If the data looks good---your AHI is consistently below 5 and your leaks are under control---and if you are NOT having any identifiable comfort issues such as aerophagia, nose sores, claustrophobia, etc., then chances are the fragmented sleep is being caused by something other than PAP issues and/or ineffectively treated OSA.
And PAP does not fix bad sleep
; PAP only fixes sleep disordered breathing, regardless of whether it's CPAP, APAP, bi-level (VPAP-S) or auto bi-level So if there are any other causes for the bad sleep
, those other causes have to be addressed before the overall quality of the sleep improves.
So fixing the fragmented sleep requires identifying and dealing with the cause of the fragmented sleep rather than simply tweaking the PAP settings.
So the first thing you need to do is to try to identify what other things
might be causing the fragmented sleep. Questions to ponder:
1) What does your overall sleep hygiene look like?
2) How fragmented is the sleep? How many wakes do you typically have during the night? How long are you typically awake during the night? How much total sleep would you say you get on a typical night?
3) Do you have any medical conditions other than OSA
that have fatigue or trouble sleeping as major symptoms? Thyroid problems often manifest themselves with daytime fatigue as the main symptom; anxiety and depression both can cause fragmented sleep; heart disease can affect the quality of sleep; and chronic pain (from any source) can lead to both daytime fatigue and fragmented sleep.
4) What medications do you take on a regular basis? Many medicines have "fatigue" and "problems sleeping" on the list of side affects.
5) What kinds of things are you willing to do in order to try to reduce the fragmentation in your current sleep patterns? In other words, would you prefer an approach that is largely non-drug based, but may require some significant, long term changes in your behavior (cognitive behavior therapy for insomnia) or would you prefer taking sleeping medication (such as Ambien) to see if that reduces the fragmentation or would you prefer a mixed approach? There is NO "correct" answer to this question that universally applies to all people. But you need to figure out what you are most comfortable with because the most effective way for you
to try to deal with your
fragmented sleep strongly depends on the answer to this question.
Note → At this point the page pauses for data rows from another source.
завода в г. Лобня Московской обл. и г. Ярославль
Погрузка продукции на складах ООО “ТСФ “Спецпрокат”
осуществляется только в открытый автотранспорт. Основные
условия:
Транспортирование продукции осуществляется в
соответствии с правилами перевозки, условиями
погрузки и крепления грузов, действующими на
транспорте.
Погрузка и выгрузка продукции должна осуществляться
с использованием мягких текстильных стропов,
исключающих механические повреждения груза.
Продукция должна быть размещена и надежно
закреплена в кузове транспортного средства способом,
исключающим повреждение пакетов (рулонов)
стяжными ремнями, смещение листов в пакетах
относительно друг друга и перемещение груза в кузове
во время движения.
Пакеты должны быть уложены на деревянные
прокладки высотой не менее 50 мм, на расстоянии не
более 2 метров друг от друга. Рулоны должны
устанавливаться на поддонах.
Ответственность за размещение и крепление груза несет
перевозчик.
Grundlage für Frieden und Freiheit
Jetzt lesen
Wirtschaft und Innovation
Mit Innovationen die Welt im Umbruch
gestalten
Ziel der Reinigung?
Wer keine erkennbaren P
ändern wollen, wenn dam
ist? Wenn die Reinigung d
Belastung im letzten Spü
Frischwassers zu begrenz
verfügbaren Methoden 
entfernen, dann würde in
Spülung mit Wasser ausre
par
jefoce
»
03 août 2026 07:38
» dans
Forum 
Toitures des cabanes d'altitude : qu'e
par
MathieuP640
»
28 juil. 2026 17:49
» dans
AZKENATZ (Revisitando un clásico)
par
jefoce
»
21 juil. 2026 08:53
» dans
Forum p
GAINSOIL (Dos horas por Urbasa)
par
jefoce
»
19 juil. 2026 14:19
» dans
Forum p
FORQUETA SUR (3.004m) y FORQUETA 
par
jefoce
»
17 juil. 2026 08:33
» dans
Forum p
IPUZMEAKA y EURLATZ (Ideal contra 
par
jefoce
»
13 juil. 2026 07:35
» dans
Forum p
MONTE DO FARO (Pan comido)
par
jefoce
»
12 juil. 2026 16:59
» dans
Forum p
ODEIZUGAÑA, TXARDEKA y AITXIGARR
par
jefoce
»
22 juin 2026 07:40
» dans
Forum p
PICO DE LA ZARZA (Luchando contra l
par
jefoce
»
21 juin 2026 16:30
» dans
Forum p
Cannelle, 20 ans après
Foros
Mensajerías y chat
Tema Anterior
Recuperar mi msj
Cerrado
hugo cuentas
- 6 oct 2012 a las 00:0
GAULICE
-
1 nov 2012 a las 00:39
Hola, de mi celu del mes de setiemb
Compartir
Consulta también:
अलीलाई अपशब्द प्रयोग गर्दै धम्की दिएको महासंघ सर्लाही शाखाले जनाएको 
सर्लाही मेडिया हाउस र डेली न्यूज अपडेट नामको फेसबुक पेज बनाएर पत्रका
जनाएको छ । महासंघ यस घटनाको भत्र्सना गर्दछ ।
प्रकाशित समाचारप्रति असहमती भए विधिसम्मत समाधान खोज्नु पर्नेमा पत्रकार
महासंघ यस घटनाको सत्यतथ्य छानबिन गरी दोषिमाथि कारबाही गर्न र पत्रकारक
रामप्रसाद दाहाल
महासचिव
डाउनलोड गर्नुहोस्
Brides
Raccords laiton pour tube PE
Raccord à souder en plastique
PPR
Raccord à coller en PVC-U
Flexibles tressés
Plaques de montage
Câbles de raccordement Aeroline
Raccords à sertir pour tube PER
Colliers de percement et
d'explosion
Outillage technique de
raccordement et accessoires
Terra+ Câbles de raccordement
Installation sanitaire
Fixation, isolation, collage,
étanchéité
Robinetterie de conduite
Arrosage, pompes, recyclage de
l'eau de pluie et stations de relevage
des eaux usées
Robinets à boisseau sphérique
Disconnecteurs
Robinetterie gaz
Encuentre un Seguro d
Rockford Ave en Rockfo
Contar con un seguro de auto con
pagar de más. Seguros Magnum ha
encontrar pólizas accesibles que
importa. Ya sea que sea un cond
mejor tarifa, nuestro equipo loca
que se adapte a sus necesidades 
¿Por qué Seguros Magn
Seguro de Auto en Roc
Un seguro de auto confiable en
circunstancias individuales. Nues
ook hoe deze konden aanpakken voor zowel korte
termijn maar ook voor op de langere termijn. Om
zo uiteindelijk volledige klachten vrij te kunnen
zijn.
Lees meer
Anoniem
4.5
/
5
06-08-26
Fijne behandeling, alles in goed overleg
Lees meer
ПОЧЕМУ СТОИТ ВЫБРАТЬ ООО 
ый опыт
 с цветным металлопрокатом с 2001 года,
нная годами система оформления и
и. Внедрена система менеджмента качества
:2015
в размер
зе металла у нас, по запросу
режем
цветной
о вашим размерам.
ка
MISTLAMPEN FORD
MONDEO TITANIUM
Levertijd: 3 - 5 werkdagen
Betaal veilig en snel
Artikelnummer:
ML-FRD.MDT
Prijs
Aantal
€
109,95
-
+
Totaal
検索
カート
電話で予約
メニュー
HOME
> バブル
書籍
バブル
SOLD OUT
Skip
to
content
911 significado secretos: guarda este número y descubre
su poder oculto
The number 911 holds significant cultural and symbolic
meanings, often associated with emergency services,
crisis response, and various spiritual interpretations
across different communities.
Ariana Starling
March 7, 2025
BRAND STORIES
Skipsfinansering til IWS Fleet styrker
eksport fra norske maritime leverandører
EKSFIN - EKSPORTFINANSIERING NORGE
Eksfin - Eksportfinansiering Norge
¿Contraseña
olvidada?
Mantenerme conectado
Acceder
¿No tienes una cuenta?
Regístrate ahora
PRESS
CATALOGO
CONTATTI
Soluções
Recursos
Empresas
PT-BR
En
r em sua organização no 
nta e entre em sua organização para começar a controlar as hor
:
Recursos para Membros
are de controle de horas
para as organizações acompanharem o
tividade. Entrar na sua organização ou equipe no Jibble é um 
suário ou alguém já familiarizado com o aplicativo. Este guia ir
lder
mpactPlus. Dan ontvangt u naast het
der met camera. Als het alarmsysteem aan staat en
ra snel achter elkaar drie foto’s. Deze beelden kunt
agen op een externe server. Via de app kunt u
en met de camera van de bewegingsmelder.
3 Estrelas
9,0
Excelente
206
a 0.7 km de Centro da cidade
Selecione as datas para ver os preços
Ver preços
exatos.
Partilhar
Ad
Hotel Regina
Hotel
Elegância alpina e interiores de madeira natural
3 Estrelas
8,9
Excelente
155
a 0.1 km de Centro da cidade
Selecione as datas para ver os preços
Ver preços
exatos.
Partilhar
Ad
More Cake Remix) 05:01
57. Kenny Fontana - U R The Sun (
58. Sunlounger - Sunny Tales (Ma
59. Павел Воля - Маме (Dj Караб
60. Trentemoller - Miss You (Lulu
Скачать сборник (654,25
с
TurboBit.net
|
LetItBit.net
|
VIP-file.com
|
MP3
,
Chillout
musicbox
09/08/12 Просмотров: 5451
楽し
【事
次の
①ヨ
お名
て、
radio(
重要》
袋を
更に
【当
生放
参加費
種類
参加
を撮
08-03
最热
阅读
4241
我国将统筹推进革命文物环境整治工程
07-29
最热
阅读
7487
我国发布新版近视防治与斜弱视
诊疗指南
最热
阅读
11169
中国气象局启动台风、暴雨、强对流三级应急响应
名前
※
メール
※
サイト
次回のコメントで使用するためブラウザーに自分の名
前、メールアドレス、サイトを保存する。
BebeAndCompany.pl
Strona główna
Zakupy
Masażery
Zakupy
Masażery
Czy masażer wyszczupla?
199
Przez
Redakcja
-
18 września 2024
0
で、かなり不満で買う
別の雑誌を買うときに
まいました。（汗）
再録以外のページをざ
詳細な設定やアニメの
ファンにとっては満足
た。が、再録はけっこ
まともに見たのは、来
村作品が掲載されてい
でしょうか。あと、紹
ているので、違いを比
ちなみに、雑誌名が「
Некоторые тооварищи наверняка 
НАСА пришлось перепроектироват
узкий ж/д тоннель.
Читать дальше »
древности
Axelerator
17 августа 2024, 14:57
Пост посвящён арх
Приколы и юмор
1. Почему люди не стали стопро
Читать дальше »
6) What are your expectations? In other words, what are you trying to achieve? Unrealistic expectations about what "decent" or "good enough" sleep is can lead to additional stress caused by worrying about the bad sleep, which can make the sleep get even worse. As hard as it sounds, sometimes it helps to simply not worry about the sleep for a few weeks.
You also write:
Quote:Does the change in pressure from IPAP to EPAP and back bother you in any way?
NOT AS FAR AS I KNOW UNLESS THAT IS WHAT IS WAKING ME UP BUT BY LOOKING AT THE DATA, I DON'T THINK THAT IS THE PROBLEM
1) Can you post some data from a very restless night? Post the flow rate (wave flow), the pressure line, and the leak line. Point out when you think the wakes occurred. It would also help to zoom in on one of the wakeful periods so that we can see about 5-10 minutes before the wake occurred, the wake itself, and (if possible) 5-10 minutes after you think you finally got back to sleep.
2) Have you ever tried fixed pressure(s)? You might do better on fixed pressure and experimenting with a fixed pressure setting is worthwhile if you have nothing else to try.
Quote:And while I'm sure you've said in some previous thread, could you recap why the doc has switched you from the AutoSet to the VPAP? What specific problems was the doctor hoping would resolve with the switch in machine?
BECAUSE I WAS STILL HAVING FRAGMENTED SLEEP, TIRED DURING THE DAY, NO ENERGY SO I HAD A SLEEP STUDY ON A BILEVEL AND THEN I WAS GIVEN A BILEVEL. I DIDN'T SEE THE SLEEP DOC AFTER THE SLEEP STUDY (I CANCELLED MY APPOINTMENT)
So "failure to resolve daytime symptoms" was what was used to justify the switch from APAP to bi-level?
How severe is the untreated OSA? And how long would you say you had OSA before it was diagnosed? The unfortunate and sad fact is that there are a small number of OSA patients for whom residual daytime sleepiness and fatigue remain issues even with effective PAP therapy and (seemingly) sound sleep. One theory is that the damage from the OSA is just too extensive in those patients to fully heal. Some docs are willing to prescribe an anti-narcolepsy drug like Provigil or Nuvigil to these patients---as long as the patient continues to use the PAP every night and the data from the PAP looks good. In other words, the Provigil/Nuvigil does not do anything to treat the OSA, but it can alleviate the remaining unresolved daytime symptoms. The downsides to using Provigil or Nuvigil include both cost (insurance may not pay for it) and the fact that these are pretty powerful drugs with a bunch of potentially serious side effects, so not everybody tolerates them very well.